O clima que se viveu na sexta-feira no Estádio do Dragão deveria fazer envergonhar todos os intervenientes diretamente envolvidos no jogo, como todos os indiretos a quem interessa o bem-estar do futebol. E desengane-se quem pensa que as incidências do jogo são atos isolados que se transformaram por força das circunstâncias e particularidades deste jogo.
Havia muito em jogo para o Sporting, que não podia deixar o seu adversário aumentar a vantagem que tinha, sob pena de ficar demasiado longe da revalidação do título; e o FC Porto que queria garantir que ficava, no mínimo, com os mesmos seis pontos de distância do segundo classificado, garantindo assim uma maior margem de conforto no caminho para o título. Estavam, por isso, os ingredientes lançados para um jogo que poderia revelar-se decisivo.

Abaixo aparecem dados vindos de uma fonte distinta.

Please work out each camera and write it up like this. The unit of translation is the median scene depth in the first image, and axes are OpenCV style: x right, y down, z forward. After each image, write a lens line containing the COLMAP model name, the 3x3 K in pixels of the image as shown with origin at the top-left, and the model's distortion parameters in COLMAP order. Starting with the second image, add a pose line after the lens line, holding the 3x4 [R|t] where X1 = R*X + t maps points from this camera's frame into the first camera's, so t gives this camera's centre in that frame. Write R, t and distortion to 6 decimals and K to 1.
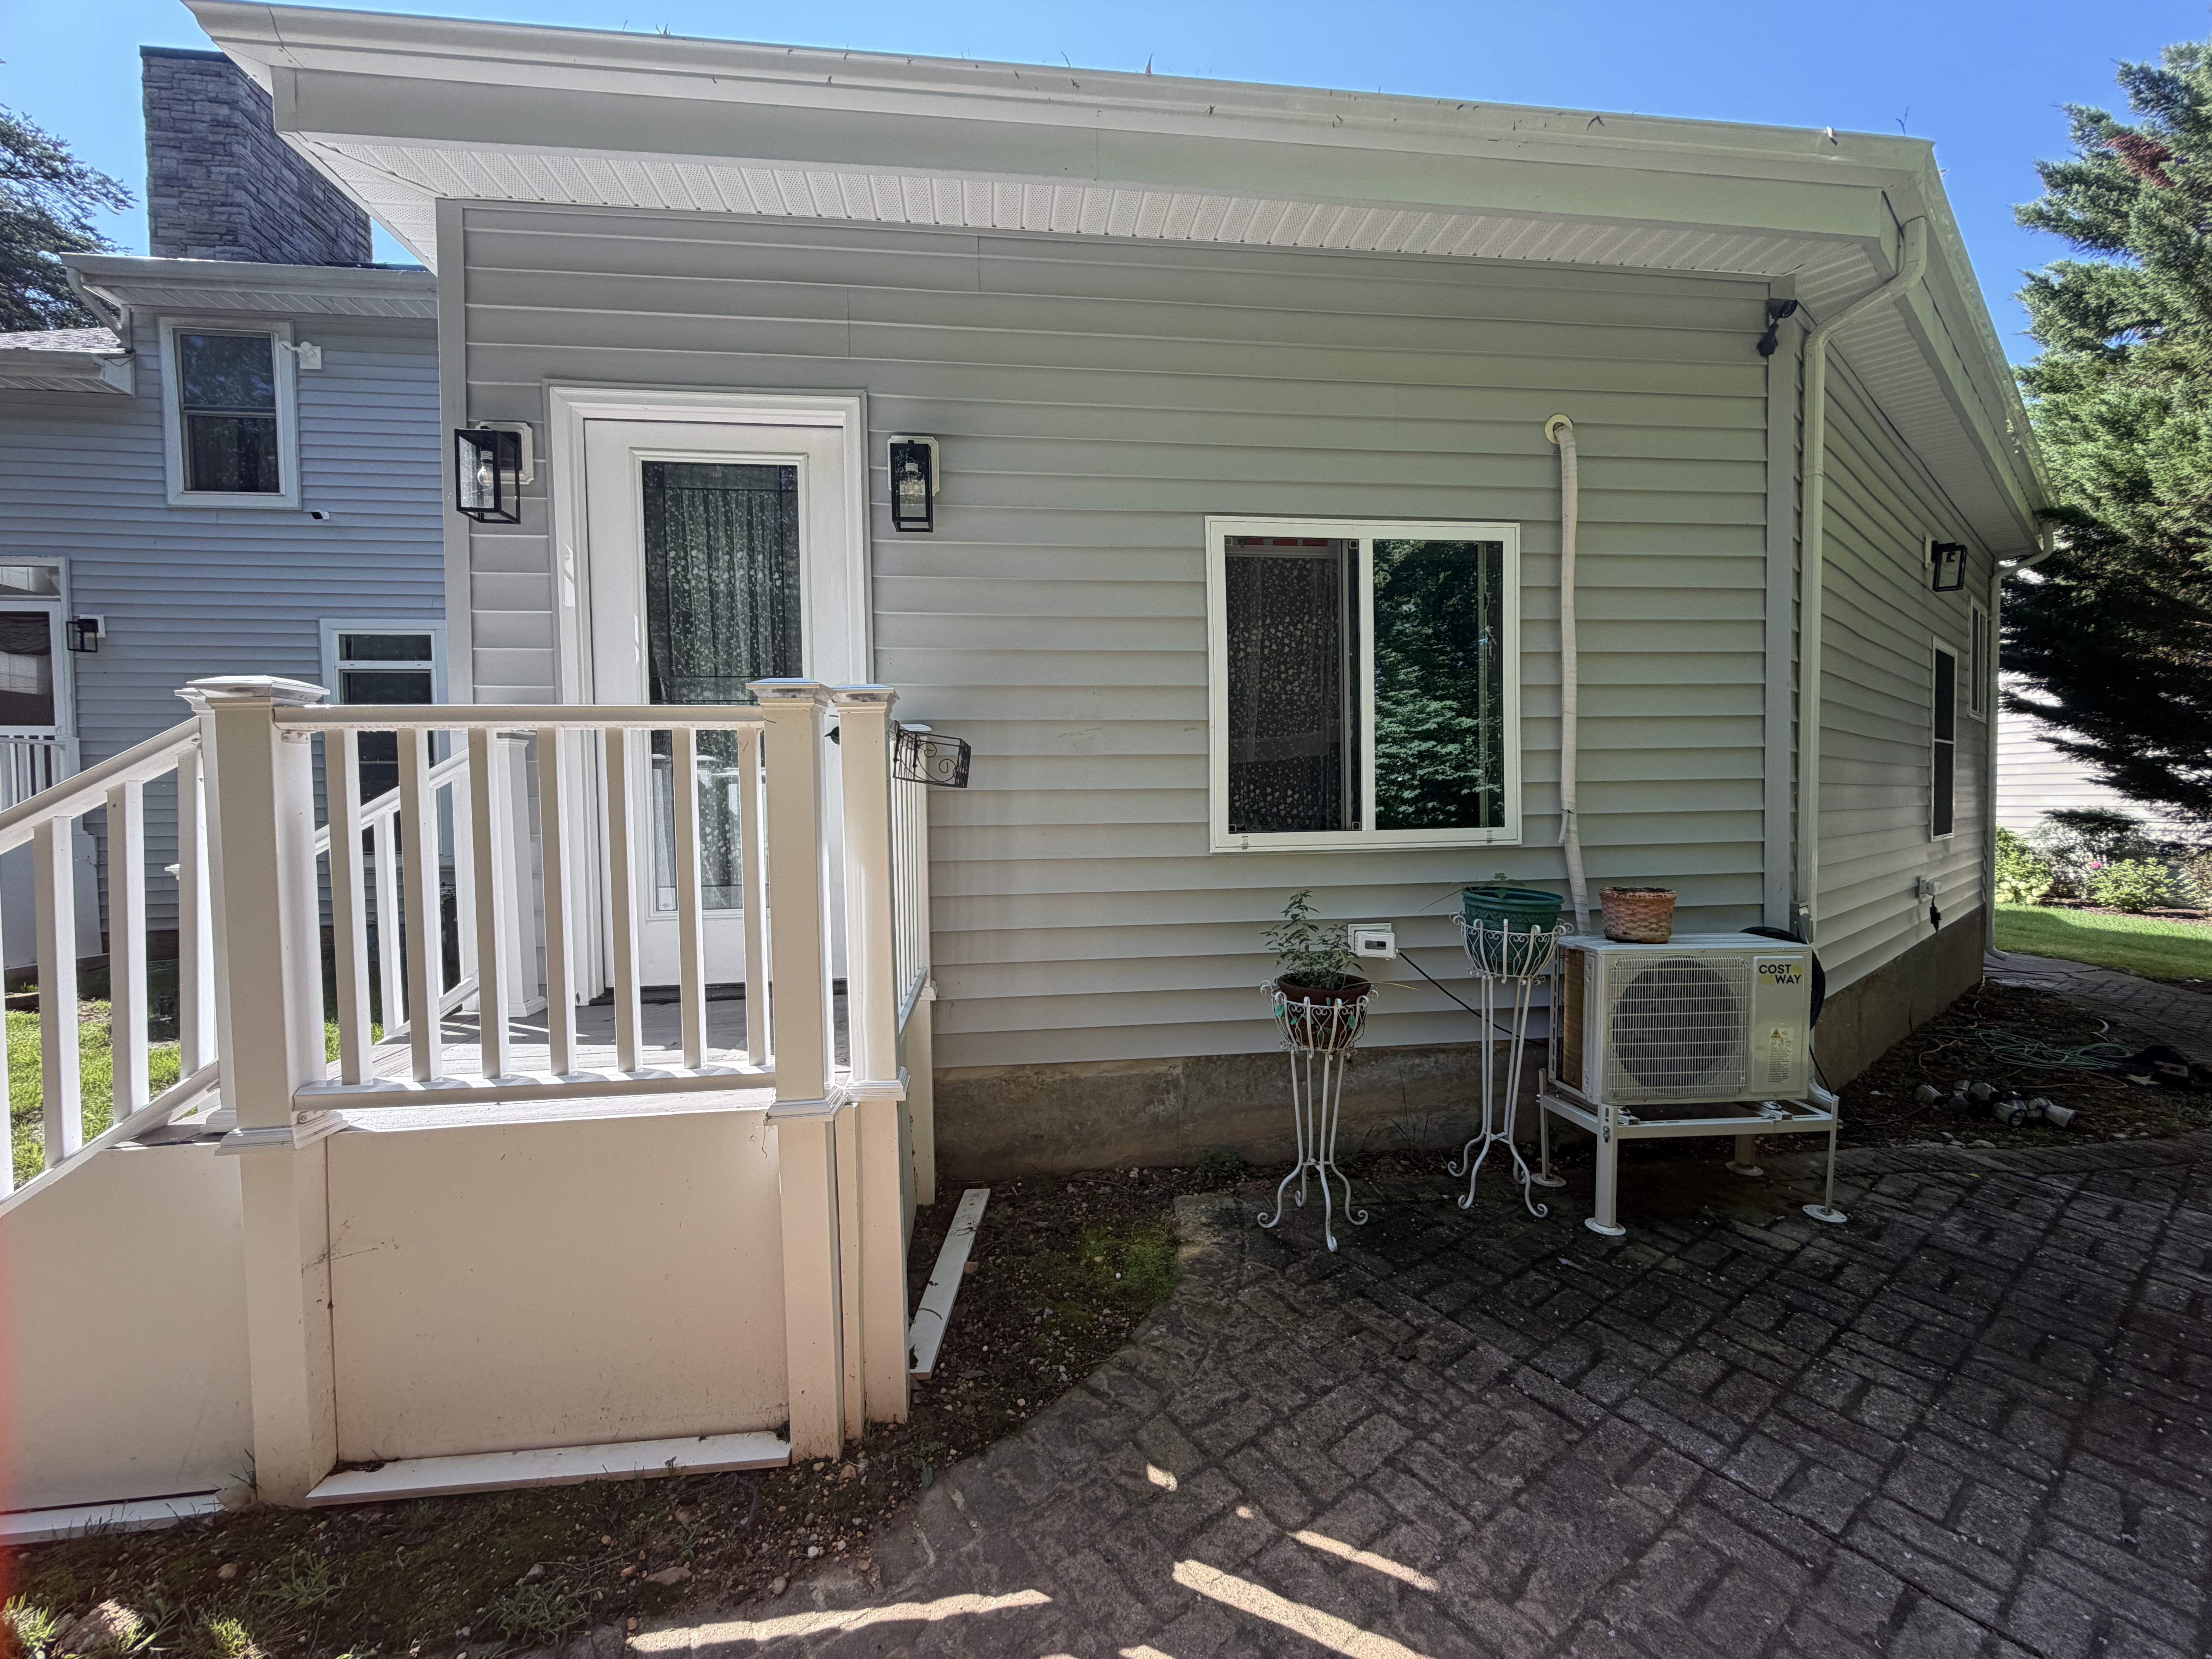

Mas, no lugar de discutir a entrada de Ugarte por Palhinha e o regresso de Taremi ao onze inicial portista, o jogo passou para segundo plano e emerge em primeiro lugar tudo aquilo que não deveria ter lugar no desporto. Não vamos falar da exibição de Fábio Vieira e de Matheus Nunes, ou da forma como FC Porto conseguiu durante largos períodos da primeira parte confinar o Sporting ao seu meio-campo defensivo. Surgirá pouca discussão sobre as substituições conservadoras do Rúben Amorim, que retiraram o pouco poder ofensivo que a equipa demonstrou, nem tão pouco das soluções atiradas para o campo com pouco critério tático de Sérgio Conceição. Fazer conviver Zaidu e Galeno num corredor, Francisco Conceição e Pepê noutro, serviria se o Sporting estivesse interessado em defender o corredor lateral, e também por isso, mesmo com menos um, o Sporting defendeu com algum conforto a sua baliza. Também não vejo que haja muito tempo para se falar da exibição paupérrima de Nuno Santos, da forma como o FC Porto pressionou quase sempre bem a saída de bola do Sporting ou do grande apontamento colectivo que foi o segundo golo dos leões.
Estou acostumado, infelizmente, a que estes jogos entre os grandes sejam mal jogados e estejam carregados de emotividade e mais estratégias para travar o adversário do que para construir. Sexta-feira, porém, ultrapassaram-se limites que nos fizeram reviver uma espécie de idade das trevas. Foram figuras de proa a intimidação e ameaças à integridade física, a violência e as simulações de falta. As entradas deixaram de ser só para disputar a bola e passaram a ser também para agredir o adversário. O árbitro passou a ser vítima de uma espécie de bullying dos jogadores das duas equipas que reclamavam em todos os lances, ajudados por um comportamento absolutamente irresponsável dos bancos de suplentes. João Pinheiro não esteve, também ele, à altura do jogo e da pressão que o condicionou; mas como é que se pode resistir a um clima de guerrilha constante, onde até quem participava na organização do jogo, com o dever de ajudar a que o mesmo decorra da melhor forma, é parte ativa na desestabilização que se gerou?
Não há inocentes nesta história. Há duas equipas que quiseram passar o jogo a tentar conquistar vantagens através da chico-espertice, com truques desleais e condicionamento do árbitro. Há um clima pesado no estádio que não tem qualquer interesse em que o jogo decorra de forma normal. Há dois bancos de suplentes que são dos piores exemplos para o desporto, dois bancos que acham que vale tudo para ganhar. Levantam-se e protestam de forma veemente, instigam constantemente e não cumprem com a premissa básica de auto-controlo para a criação de um ambiente propício à boa prática desportiva. Há perdas de tempo propositadas que nunca são compensadas, há mau futebol, e sim, há também uma equipa de arbitragem pouco competente a guiar o jogo.
Se há algo de positivo a tirar deste jogo é, e só, um jogador que tanto critico tecnicamente mas que demonstra ter o factor mais importante que me faz gostar tanto deste desporto: só estava lá para jogar à bola. Não foi a primeira que em altura de quezílias, o lateral nigeriano Zaidu demonstra o calma imperial e um alheamento absoluto de tudo que de mais abominável existe no campo de futebol. E se todos nós que estivemos de fora e todos vocês que estiveram em campo se limitassem a querer jogar e ver jogar, certamente teríamos com mais frequência grandes jogos de futebol com muita paixão e muita matéria para discutir.
Por isso, amigos, peço-vos: joguem à bola. De certeza que não é pedir muito.